As the digital health industry revels in the Food and Drug Administration’s new approach to digital health, legal experts are tossing a bit of skepticism toward the regulatory framework.
Last month, FDA Commissioner Scott Gottlieb unveiled the FDA’s new Software Pre-Cert Pilot Program designed to streamline the regulatory process for digital health software. Industry executives, already elated by the FDA’s June announcement that it was finalizing a Digital Health Innovation Plan, were impressed by the speed at which the agency has moved forward with a precertification program that senior officials had been hinting at for some time.
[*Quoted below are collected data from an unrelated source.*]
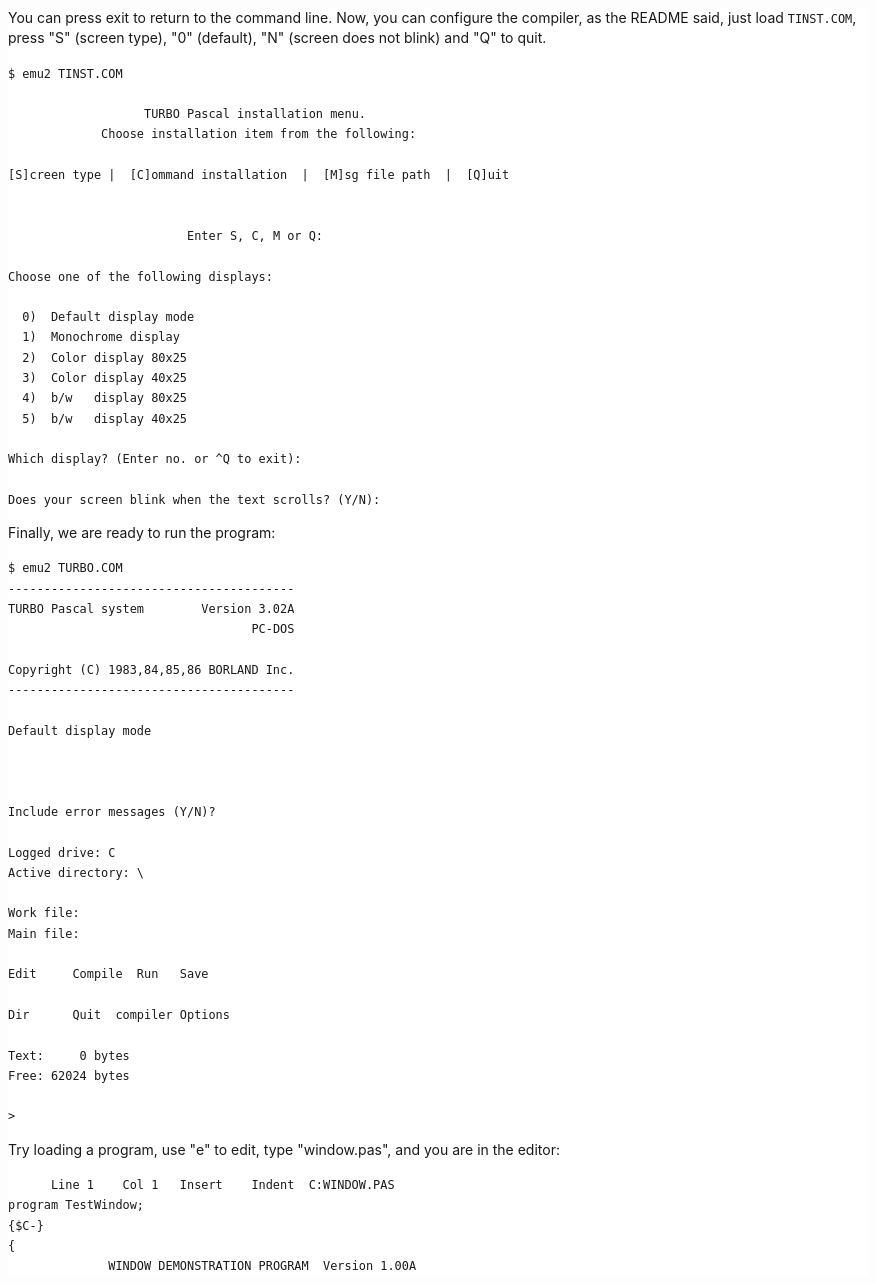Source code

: You can press exit to return to the command line. Now, you can configure the compiler,
as the README said, just load `TINST.COM`, press "S" (screen type), "0" (default), "N"
(screen does not blink) and "Q" to quit.

    $ emu2 TINST.COM

                       TURBO Pascal installation menu.
                 Choose installation item from the following:

    [S]creen type |  [C]ommand installation  |  [M]sg file path  |  [Q]uit


                             Enter S, C, M or Q: 

    Choose one of the following displays:

      0)  Default display mode
      1)  Monochrome display
      2)  Color display 80x25
      3)  Color display 40x25
      4)  b/w   display 80x25
      5)  b/w   display 40x25

    Which display? (Enter no. or ^Q to exit):

    Does your screen blink when the text scrolls? (Y/N):

Finally, we are ready to run the program:

    $ emu2 TURBO.COM
    ----------------------------------------
    TURBO Pascal system        Version 3.02A
                                      PC-DOS
                                            
    Copyright (C) 1983,84,85,86 BORLAND Inc.
    ----------------------------------------
                                            
    Default display mode                    
                                            
                                            
                                            
    Include error messages (Y/N)?           

    Logged drive: C                         
    Active directory: \                     
                                            
    Work file:                              
    Main file:                              
                                            
    Edit     Compile  Run   Save            
                                            
    Dir      Quit  compiler Options         
                                            
    Text:     0 bytes                       
    Free: 62024 bytes                       
                                            
    >                                       

Try loading a program, use "e" to edit, type "window.pas", and you are in the editor:

          Line 1    Col 1   Insert    Indent  C:WINDOW.PAS                          
    program TestWindow;                                                             
    {$C-}                                                                           
    {                                                                               
                  WINDOW DEMONSTRATION PROGRAM  Version 1.00A                       
                                                                                    
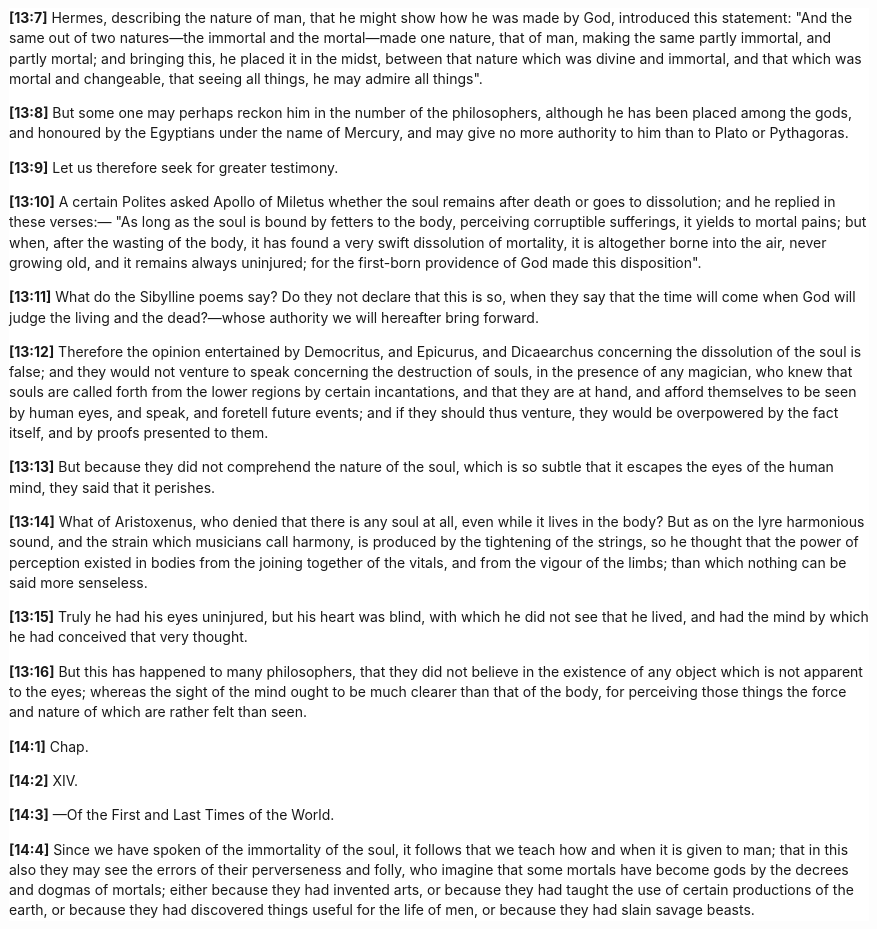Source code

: **[13:7]** Hermes, describing the nature of man, that he might show how he was made by God, introduced this statement: "And the same out of two natures—the immortal and the mortal—made one nature, that of man, making the same partly immortal, and partly mortal; and bringing this, he placed it in the midst, between that nature which was divine and immortal, and that which was mortal and changeable, that seeing all things, he may admire all things".

**[13:8]** But some one may perhaps reckon him in the number of the philosophers, although he has been placed among the gods, and honoured by the Egyptians under the name of Mercury, and may give no more authority to him than to Plato or Pythagoras.

**[13:9]** Let us therefore seek for greater testimony.

**[13:10]** A certain Polites asked Apollo of Miletus whether the soul remains after death or goes to dissolution; and he replied in these verses:—  "As long as the soul is bound by fetters to the body, perceiving corruptible sufferings, it yields to mortal pains; but when, after the wasting of the body, it has found a very swift dissolution of mortality, it is altogether borne into the air, never growing old, and it remains always uninjured; for the first-born providence of God made this disposition".

**[13:11]** What do the Sibylline poems say? Do they not declare that this is so, when they say that the time will come when God will judge the living and the dead?—whose authority we will hereafter bring forward.

**[13:12]** Therefore the opinion entertained by Democritus, and Epicurus, and Dicaearchus concerning the dissolution of the soul is false; and they would not venture to speak concerning the destruction of souls, in the presence of any magician, who knew that souls are called forth from the lower regions by certain incantations, and that they are at hand, and afford themselves to be seen by human eyes, and speak, and foretell future events; and if they should thus venture, they would be overpowered by the fact itself, and by proofs presented to them.

**[13:13]** But because they did not comprehend the nature of the soul, which is so subtle that it escapes the eyes of the human mind, they said that it perishes.

**[13:14]** What of Aristoxenus, who denied that there is any soul at all, even while it lives in the body? But as on the lyre harmonious sound, and the strain which musicians call harmony, is produced by the tightening of the strings, so he thought that the power of perception existed in bodies from the joining together of the vitals, and from the vigour of the limbs; than which nothing can be said more senseless.

**[13:15]** Truly he had his eyes uninjured, but his heart was blind, with which he did not see that he lived, and had the mind by which he had conceived that very thought.

**[13:16]** But this has happened to many philosophers, that they did not believe in the existence of any object which is not apparent to the eyes; whereas the sight of the mind ought to be much clearer than that of the body, for perceiving those things the force and nature of which are rather felt than seen.

**[14:1]** Chap.

**[14:2]** XIV.

**[14:3]** —Of the First and Last Times of the World.

**[14:4]** Since we have spoken of the immortality of the soul, it follows that we teach how and when it is given to man; that in this also they may see the errors of their perverseness and folly, who imagine that some mortals have become gods by the decrees and dogmas of mortals; either because they had invented arts, or because they had taught the use of certain productions of the earth, or because they had discovered things useful for the life of men, or because they had slain savage beasts.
But the new regulatory approach “raises as many questions as it answers,” three law professors at Southern Methodist University, Indiana University and Harvard wrote in a Health Affairs Blog post. Some of those questions include:
- Will a third-party approach to certification be effective? (The authors pointed to shortcomings within the EHR certification program as an example).
- Will the new plan generate enough evidence to garner trust among users, and will the FDA incorporate traditional oversight functions when necessary?
- How will the FDA execute the plan without the legislative support of the 21st Century Cures Act, which doesn’t specifically call for the precertification program? (The authors note the plan “will likely be implemented through nonbinding guidance.”)
Ultimately, the authors see some potential weaknesses in the agency’s shift that could have “important ramifications” for each member of the healthcare ecosystem.
“Under a new administration, the FDA is experimenting with a new way to balance innovation and risk with emerging medical technologies,” they wrote. “The big question is whether the experiment will generate evidence that potential users can rely on.”